On vit dans un pays déconnecté du monde, une île prison
La démarche de l’auteur tient donc à plusieurs idées : permettre à d’autres de «mieux comprendre cet endroit», et d’éclairer sur ce qu’est vraiment la vie de réfugié, à travers son expérience personnelle. De l’intime à l’universel, il n’y a qu’un pas. De Cuba à Washington aussi, quand Edel Rodriguez s’interroge sur ce qu’est un coup d’État et comment fonctionne un leader totalitaire, mettant alors côte à côte le «Comandante» et l’homme à l’étrange chevelure orange. Et des similitudes, il en existent comme il le détaille : l’un comme l’autre ont utilisé des phrases comme «la presse est l’ennemi du peuple». L’un comme l’autre ont encouragé le passage à tabac de leurs adversaires. L’un comme l’autre ont dit à ceux qui n’étaient pas d’accord avec eux de quitter le pays. En 1980, dans ce que l’on nommera plus tard l’«exode de Mariel», l’auteur et les siens s’en vont. Comme 125 000 autres Cubains.
Avant cela, son monde de jeune garçon est fait de jeux dans les champs de cannes à sucre et de moments moins agités à l’école, où l’on porte le béret rouge, où l’on égraine «F-I-D-E-L» en classe et où l’on chante l’hymne national. En dehors, pour les plus grands, la situation est bien plus complexe : il y a le rationnement, les chars qui défilent, les médicaments qui manquent et les mouchards qui dénoncent. Dans ce climat, on peut vite se retrouver en prison. Pour le père d’Edel, dans la ligne de mire du parti, c’est devenu invivable : «On vit dans un pays déconnecté du monde, une île prison». Invitée par Castro à s’en aller (comme les militants, les artistes, les homosexuels, les prisonniers politiques et les vrais criminels), sa famille embarque à 27 dans un petit bateau, direction la Floride, après avoir connu l’humiliation des camps et les coups, comme les insultes, de ceux qui restent. Car ils sont devenus de «la vermine» (d’où le titre Worm), qualificatif des lâches, des fuyards, des traîtres.
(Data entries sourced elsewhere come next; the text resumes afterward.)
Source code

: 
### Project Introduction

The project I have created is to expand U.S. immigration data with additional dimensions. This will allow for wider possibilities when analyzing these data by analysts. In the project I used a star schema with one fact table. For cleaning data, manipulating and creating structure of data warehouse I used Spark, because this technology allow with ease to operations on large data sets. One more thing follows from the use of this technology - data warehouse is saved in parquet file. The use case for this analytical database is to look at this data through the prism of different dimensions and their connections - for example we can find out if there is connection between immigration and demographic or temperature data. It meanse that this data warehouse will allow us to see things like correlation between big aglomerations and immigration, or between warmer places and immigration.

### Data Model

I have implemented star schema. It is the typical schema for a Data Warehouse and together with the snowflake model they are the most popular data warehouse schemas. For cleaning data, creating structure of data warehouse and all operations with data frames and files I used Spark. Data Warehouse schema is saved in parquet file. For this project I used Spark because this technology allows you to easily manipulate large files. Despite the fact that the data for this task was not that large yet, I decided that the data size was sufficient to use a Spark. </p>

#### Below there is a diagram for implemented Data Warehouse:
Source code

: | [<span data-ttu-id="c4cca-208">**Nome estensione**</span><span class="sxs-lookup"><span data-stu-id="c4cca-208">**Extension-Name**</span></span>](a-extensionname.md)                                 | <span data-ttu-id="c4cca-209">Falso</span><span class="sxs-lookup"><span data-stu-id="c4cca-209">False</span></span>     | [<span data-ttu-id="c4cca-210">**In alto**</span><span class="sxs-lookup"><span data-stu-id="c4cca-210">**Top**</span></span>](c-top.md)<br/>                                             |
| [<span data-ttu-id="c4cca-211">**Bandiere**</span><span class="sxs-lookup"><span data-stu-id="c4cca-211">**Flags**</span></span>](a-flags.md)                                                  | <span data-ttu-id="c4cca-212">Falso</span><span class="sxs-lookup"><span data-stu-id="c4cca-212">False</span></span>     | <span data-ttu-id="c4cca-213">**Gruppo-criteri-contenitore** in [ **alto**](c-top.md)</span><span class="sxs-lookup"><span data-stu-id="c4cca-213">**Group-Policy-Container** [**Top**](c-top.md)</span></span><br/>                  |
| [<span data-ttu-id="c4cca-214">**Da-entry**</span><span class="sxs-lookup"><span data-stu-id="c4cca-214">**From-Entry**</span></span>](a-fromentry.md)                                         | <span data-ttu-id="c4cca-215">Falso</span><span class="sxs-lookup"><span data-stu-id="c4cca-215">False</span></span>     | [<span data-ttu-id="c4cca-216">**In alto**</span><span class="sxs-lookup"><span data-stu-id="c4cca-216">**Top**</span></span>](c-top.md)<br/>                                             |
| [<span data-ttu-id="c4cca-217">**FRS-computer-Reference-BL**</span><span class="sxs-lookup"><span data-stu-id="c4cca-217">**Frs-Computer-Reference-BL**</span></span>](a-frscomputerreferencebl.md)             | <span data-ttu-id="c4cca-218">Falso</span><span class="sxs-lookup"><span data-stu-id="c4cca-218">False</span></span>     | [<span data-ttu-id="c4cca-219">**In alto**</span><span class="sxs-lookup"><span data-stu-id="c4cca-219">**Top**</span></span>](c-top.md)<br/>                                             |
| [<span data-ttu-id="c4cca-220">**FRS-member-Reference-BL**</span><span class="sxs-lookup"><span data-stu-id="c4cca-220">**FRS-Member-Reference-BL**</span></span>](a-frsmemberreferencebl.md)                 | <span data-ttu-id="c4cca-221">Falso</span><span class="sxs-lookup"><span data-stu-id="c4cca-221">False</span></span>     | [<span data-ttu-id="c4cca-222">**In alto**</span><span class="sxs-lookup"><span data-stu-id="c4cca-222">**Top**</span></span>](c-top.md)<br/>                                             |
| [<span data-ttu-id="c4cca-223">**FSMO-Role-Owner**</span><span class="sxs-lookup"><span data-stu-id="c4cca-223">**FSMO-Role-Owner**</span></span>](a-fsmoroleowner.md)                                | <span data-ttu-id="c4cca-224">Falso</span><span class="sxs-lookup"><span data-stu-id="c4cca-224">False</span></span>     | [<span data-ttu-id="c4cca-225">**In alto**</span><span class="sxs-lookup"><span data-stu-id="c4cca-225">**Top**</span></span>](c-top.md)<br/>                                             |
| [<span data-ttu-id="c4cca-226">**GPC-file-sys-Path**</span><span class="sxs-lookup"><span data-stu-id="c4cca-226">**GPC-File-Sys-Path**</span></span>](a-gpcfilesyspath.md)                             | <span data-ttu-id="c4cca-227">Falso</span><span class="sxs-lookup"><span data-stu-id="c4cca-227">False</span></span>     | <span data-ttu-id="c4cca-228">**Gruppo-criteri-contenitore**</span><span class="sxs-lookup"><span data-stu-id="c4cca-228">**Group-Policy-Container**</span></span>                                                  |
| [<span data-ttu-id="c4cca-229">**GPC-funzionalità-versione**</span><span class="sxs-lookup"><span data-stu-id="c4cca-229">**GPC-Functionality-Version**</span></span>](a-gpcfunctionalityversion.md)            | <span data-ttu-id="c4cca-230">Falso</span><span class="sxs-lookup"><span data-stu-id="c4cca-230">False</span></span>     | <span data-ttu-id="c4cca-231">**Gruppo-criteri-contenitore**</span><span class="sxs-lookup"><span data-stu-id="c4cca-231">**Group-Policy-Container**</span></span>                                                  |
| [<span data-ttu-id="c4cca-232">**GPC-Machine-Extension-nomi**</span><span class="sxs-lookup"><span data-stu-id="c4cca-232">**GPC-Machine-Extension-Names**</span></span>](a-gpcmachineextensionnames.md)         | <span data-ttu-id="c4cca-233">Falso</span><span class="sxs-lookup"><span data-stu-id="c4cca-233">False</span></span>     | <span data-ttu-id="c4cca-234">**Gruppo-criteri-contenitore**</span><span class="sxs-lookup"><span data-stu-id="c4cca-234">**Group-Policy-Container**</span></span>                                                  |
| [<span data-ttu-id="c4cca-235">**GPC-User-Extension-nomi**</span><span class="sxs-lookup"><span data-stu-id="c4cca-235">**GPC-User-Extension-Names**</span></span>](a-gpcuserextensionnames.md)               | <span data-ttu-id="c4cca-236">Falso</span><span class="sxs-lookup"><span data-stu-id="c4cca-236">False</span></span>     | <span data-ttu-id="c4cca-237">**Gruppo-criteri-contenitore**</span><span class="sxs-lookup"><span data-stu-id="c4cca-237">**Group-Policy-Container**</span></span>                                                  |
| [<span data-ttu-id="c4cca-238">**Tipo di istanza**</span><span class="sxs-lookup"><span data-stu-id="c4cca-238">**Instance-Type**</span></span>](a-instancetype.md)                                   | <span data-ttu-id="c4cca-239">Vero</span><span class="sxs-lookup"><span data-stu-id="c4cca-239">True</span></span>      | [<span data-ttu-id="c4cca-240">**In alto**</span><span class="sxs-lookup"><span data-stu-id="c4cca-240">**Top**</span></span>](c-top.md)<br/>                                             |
«Les migrants renoncent à beaucoup de choses en quittant leur pays : leur famille, leur maison, leurs souvenirs, le son d’une voix de grand-mère, la chaleur de la main d’une mère, de l’étreinte d’un ami. Ils les sacrifient pour la liberté, pour la sécurité, pour un nouveau départ.» Avec ces mots, Edel Rodrigues justifie au passage ses inquiétudes sur l’état de l’Amérique face à la montée de l’autoritarisme et des discours complotistes. Pour lui, la prise du Capitole en 2021, c’est un «rêve qui s’est brisé». Un idéal piétiné. D’où son militantisme et ses avertissements sur la «dangerosité» de Trump, qui en a fait son «artiste le plus détesté». Il enrobe ses pensées et sa vie familiale ballotée par les «vents de l’Histoire» d’un dessin en rouge et vert kaki du plus bel effet, dans un récit jamais ennuyeux, plein d’anecdotes. Une odyssée qui, en creux, tire la sonnette d’alarme face à la fragilité des démocraties qui, de tout temps, avancent sur un fil ténu. Évitons qu’il se casse.
L’histoire
Worm désigne le ver ou la vermine. C’était le surnom que Fidel Castro utilisait pour décrire les Cubains qui cherchaient à fuir après la révolution de 1959. Edel Rodriguez en a fait partie. Il raconte sa jeunesse sur l’île, dans les champs de canne à sucre ou à la périphérie des villes, où ses parents partent discuter pour échapper aux oreilles indiscrètes. En images saisissantes, il fait vivre la privation de liberté, montre la fuite depuis le port de Mariel en 1980 sur des bateaux de fortune. Et tisse le parallèle entre le dictateur cubain et l’ex-président américain, Donald Trump.